Vol. 19 Issue 4, Winter 2014
By Liam McGranaghan
While on a walk with students from one of my environmental science classes on a winter day in 2013, I heard loud, raucous and guttural “rawk, rawk!” calls coming from the Purcellville water tower. “Do you hear that? Those are ravens!” I explained to my students that a raven is much larger than a crow, has a thicker bill and a wedge-shaped tail, compared to the crow’s square tail. They also have the ability to soar, something crows are unable to do. Lesson over – or so I thought – and my class continued on.
The next morning I saw one of the ravens fly with a stick in its bill toward the top of the tower. After taking a rest on one of the armatures 200 feet above the ground, it hopped over to a set of thick cables and placed the stick next to a cable support and flew off again. I couldn’t believe it! Were ravens building a nest on the tower? Ravens typically nest on cliffs or in trees in the wild, not in a town surrounded by humans! I watched the raven bring another five sticks, each about 1 to 2 feet long, and add them to the growing nest. This was only the beginning of what would become a very memorable two-year lesson for those of us fortunate enough to witness it.
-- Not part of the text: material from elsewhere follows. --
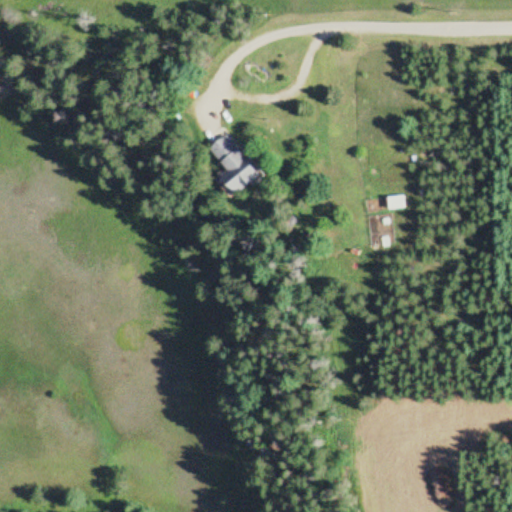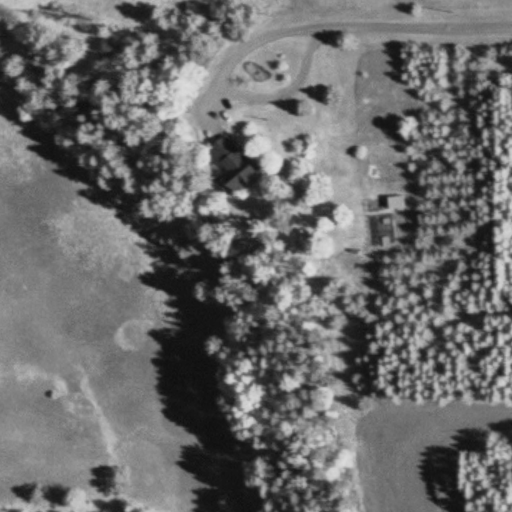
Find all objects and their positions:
road: (333, 29)
road: (289, 94)
building: (238, 165)
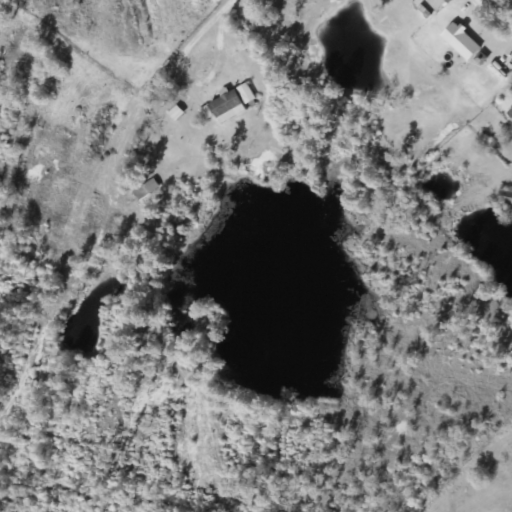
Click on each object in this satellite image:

The ravens’ first nesting attempt in 2013 was a roller coaster of emotions as we joyfully celebrated when we realized the female was incubating eggs but then were equally anguished when telecommunication workers disturbed incubation during repair work. Then there was heartbreaking sadness as we lost young ravens, one by one, during the dangerous time after fledging the nest. By the time school let out for the summer, only one young raven remained. This one, however, must have represented success to the parents, for they returned to nest in this same location again the next winter.
During their second nesting attempt in 2014, the community rallied to give the water tower ravens their best chance of successfully raising their young. The town helped make sure there were no workers on the tower to disturb them. Loudoun Valley High School students posted signs to make people aware of the ravens and to be cautious while driving by the nesting site. The students even named the pair in honor of two of the town’s founders: Stacey and James. In their second year, Stacey and James successfully fledged all three of their young!